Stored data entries
▬▬▬▬▬▬

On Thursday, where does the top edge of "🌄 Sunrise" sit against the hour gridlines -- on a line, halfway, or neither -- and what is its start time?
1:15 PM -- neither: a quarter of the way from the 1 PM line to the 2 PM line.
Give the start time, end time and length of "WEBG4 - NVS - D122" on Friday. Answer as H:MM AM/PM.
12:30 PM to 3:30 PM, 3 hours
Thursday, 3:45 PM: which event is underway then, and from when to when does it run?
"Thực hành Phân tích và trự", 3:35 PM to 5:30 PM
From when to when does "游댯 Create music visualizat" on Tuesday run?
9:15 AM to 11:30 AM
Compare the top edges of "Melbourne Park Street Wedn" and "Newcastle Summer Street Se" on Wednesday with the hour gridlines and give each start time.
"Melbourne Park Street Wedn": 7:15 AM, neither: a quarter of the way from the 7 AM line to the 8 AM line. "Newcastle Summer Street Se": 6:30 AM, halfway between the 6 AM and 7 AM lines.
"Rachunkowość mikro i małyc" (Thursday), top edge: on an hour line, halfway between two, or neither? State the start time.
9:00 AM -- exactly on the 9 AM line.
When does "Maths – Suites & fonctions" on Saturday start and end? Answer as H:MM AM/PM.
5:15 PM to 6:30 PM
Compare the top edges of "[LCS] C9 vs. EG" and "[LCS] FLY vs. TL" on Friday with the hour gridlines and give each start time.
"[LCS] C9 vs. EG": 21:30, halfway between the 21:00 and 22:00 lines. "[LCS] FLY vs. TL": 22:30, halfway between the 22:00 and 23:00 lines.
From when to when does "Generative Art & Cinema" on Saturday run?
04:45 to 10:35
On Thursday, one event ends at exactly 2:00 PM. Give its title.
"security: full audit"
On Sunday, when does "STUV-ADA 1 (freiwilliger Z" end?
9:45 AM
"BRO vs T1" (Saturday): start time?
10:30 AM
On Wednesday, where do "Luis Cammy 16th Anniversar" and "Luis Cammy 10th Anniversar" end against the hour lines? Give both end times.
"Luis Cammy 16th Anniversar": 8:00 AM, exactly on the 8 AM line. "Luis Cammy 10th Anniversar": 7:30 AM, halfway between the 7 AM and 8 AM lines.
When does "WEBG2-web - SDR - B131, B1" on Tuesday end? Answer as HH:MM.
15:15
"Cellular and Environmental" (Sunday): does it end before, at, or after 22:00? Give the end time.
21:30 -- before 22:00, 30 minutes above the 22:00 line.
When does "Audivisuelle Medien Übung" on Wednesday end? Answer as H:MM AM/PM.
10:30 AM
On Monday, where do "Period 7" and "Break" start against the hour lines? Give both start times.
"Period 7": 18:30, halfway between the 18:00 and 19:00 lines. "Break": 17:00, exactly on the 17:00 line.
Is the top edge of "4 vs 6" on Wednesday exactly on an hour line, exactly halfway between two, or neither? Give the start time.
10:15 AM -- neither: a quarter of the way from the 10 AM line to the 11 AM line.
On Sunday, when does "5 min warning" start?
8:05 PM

▬▬▬▬▬▬

Copy out the entries between the line holding "Wednesday end? Answer as H:MM AM/PM." and the end of the entries, inclusive, word for word.

» **RIGHT ANSWER**:
When does "Audivisuelle Medien Übung" on Wednesday end? Answer as H:MM AM/PM.
10:30 AM
On Monday, where do "Period 7" and "Break" start against the hour lines? Give both start times.
"Period 7": 18:30, halfway between the 18:00 and 19:00 lines. "Break": 17:00, exactly on the 17:00 line.
Is the top edge of "4 vs 6" on Wednesday exactly on an hour line, exactly halfway between two, or neither? Give the start time.
10:15 AM -- neither: a quarter of the way from the 10 AM line to the 11 AM line.
On Sunday, when does "5 min warning" start?
8:05 PM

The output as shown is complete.